Why day trading? 100 reasons. Suits my personality and risk tolerance better. I love closing out at 3:55 everyday, not waking up to gaps down. Also I feel like I'm able to be 95% technical, 5% fundamental with daytrading, which is where my interests lie, whereas when I would try to swing trade in the past, I'd always feel like due diligence required too much of the stuff that bores me to tears: earnings reports etc etc. I use TDAmeritrade, the fees for QQQ are so nominal I don't worry about them. And if I'm not mistaken, the leverage on TQQQ and SQQQ is only triple right, however, the price action seems to be a lot jumpier. I like how QQQ moves, just eventually want to benefit from the futures leverage without blowing my acct out in the process.
Thanks! Reassuring points. I wanna level-up to it eventually, but I am taking the move very seriously. I doubt I'll even demo until I've had over 6 months of consistent gains with my current system.
I'm addicted already. Long story short, I started learning about the markets when Covid hit and my day job switched to work-from-home. Had a lot more free time on my hands, needed a hobby, and 3 years later, I can't get enough stock books to read, and I'm fantasizing about quitting the day job someday, hopefully in 5 years.

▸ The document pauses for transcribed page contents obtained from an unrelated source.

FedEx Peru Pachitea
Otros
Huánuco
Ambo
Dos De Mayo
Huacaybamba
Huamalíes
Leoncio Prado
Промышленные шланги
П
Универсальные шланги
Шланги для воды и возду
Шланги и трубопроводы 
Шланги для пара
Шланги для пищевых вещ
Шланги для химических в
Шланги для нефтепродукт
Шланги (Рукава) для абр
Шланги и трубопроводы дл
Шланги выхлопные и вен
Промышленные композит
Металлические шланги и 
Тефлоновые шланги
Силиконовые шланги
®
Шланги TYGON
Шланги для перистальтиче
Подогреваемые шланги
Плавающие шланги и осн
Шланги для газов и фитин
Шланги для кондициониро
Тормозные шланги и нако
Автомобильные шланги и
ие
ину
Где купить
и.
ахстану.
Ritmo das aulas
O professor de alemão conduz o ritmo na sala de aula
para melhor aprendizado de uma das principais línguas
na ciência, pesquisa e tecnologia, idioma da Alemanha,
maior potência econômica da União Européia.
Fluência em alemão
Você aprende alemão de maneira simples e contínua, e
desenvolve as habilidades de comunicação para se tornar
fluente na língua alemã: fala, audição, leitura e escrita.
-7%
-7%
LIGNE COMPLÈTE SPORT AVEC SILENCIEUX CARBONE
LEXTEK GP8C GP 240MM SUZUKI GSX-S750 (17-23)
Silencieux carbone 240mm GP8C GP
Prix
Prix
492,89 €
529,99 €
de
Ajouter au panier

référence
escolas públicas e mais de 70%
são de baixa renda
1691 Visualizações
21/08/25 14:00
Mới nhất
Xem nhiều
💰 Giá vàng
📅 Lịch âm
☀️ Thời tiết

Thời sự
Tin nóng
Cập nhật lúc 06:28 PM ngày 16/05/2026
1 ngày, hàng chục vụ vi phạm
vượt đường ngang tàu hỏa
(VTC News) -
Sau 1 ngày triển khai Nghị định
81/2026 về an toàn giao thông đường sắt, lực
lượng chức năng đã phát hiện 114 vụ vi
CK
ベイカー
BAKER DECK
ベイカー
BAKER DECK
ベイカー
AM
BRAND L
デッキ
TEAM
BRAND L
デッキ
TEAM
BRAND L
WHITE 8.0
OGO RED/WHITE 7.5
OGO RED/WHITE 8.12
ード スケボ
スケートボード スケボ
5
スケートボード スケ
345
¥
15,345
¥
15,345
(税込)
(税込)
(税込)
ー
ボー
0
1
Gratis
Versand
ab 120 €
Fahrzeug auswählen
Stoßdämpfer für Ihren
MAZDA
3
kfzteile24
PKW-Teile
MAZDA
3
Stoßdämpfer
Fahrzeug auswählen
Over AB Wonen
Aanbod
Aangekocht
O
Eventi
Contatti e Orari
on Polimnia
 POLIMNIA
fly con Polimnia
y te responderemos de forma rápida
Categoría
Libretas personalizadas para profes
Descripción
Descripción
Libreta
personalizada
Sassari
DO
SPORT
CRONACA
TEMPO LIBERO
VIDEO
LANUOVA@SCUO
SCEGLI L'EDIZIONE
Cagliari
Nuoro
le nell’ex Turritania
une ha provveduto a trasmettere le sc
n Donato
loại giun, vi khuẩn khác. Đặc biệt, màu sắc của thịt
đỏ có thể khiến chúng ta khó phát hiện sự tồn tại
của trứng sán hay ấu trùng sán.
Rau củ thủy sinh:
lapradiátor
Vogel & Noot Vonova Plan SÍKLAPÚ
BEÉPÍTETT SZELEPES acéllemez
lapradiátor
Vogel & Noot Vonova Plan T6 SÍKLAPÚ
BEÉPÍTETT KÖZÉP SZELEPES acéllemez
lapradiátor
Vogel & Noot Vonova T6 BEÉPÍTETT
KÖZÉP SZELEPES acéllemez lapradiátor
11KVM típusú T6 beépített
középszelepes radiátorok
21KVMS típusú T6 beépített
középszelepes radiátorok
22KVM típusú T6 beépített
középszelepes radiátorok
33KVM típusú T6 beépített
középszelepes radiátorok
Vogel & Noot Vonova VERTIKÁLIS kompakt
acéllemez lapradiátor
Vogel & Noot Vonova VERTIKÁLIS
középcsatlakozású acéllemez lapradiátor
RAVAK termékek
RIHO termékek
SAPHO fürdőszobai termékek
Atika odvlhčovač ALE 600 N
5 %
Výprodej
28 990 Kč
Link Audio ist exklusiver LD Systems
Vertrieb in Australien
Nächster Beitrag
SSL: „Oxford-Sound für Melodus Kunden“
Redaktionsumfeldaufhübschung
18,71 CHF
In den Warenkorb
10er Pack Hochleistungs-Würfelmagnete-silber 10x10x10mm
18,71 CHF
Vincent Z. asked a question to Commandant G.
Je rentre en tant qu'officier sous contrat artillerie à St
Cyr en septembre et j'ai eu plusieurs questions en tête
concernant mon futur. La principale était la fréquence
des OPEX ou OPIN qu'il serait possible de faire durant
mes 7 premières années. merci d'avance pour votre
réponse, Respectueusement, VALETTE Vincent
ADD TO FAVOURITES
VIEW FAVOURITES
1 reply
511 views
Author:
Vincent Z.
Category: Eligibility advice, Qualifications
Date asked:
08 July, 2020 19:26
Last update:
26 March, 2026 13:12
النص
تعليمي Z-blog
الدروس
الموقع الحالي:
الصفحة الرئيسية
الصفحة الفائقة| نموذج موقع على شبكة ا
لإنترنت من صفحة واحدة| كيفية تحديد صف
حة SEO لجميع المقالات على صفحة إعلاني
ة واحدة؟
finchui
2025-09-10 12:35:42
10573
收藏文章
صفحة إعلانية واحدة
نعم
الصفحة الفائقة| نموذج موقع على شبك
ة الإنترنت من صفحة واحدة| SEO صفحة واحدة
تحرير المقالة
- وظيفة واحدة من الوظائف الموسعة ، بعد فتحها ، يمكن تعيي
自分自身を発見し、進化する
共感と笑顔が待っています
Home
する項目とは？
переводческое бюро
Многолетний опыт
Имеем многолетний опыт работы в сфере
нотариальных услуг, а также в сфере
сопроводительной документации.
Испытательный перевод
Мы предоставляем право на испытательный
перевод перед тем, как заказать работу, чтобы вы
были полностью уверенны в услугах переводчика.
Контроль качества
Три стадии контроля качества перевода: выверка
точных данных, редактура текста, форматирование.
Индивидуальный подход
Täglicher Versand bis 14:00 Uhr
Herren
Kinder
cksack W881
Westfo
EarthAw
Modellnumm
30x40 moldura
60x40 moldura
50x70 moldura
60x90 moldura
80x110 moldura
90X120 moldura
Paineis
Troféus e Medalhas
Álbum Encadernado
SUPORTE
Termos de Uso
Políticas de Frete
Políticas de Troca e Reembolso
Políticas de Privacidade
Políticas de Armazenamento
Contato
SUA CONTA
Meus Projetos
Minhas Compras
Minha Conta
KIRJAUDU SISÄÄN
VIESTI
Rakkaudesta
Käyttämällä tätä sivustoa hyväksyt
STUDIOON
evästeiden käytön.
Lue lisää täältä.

%% ACTUALLY a sharp knife is better= less effort to cut most any thing. Did ES + more leveraged futures ; but i still do some cash ETFs, occasional dividends= no auto liquidation [Yea i know foreclosure always happens to someone else or with leverage. different market anyway LOL] I like to target shoot \ could be much more dangerous than a knife so i use both + sometime leverage. So i dont have to have thrills just from capital markets. Good post
A quick look at the QQQ's shows a gain so far this year of over 40%. What's the gain on your trading account? (Chuckle) Mine aint close to that. LOL might have to switch to buy and hold
This is much less likely to happen with futures such as /NQ and /MNQ as there is no long halt in trading hours. Just make sure that there is sufficient liquidity in the "slow hours" to suit your trading style.
Ever heard of cherry-picking? What if I had bought in December 2021 and held until now. How would things look then? Or should I have just known to buy on 1/3/23?
Depends on when you bought in 2021. If bought at end of year you'd still be underwater, as the peak was Jan 3rd, 2022. So yeah, it's easy for a lot of people to see what currently is without seeing where we have come from.
God you guys love to talk in circles. To play along briefly, the best case scenario from 2021 to today is to buy the dead low of 3/1/21 at $298. You'd now be up about $85 per share. That's only $40 per share per year. The worst case scenario is to have bought the ATH in 2021 at 408, and 20 months later, you'd almost be back to breakeven. I do much better than either of those two scenarios, daytrading.
Stay away from NQ at the beginning, I would say start with trading MES with NQ on a side monitor to see their correlation.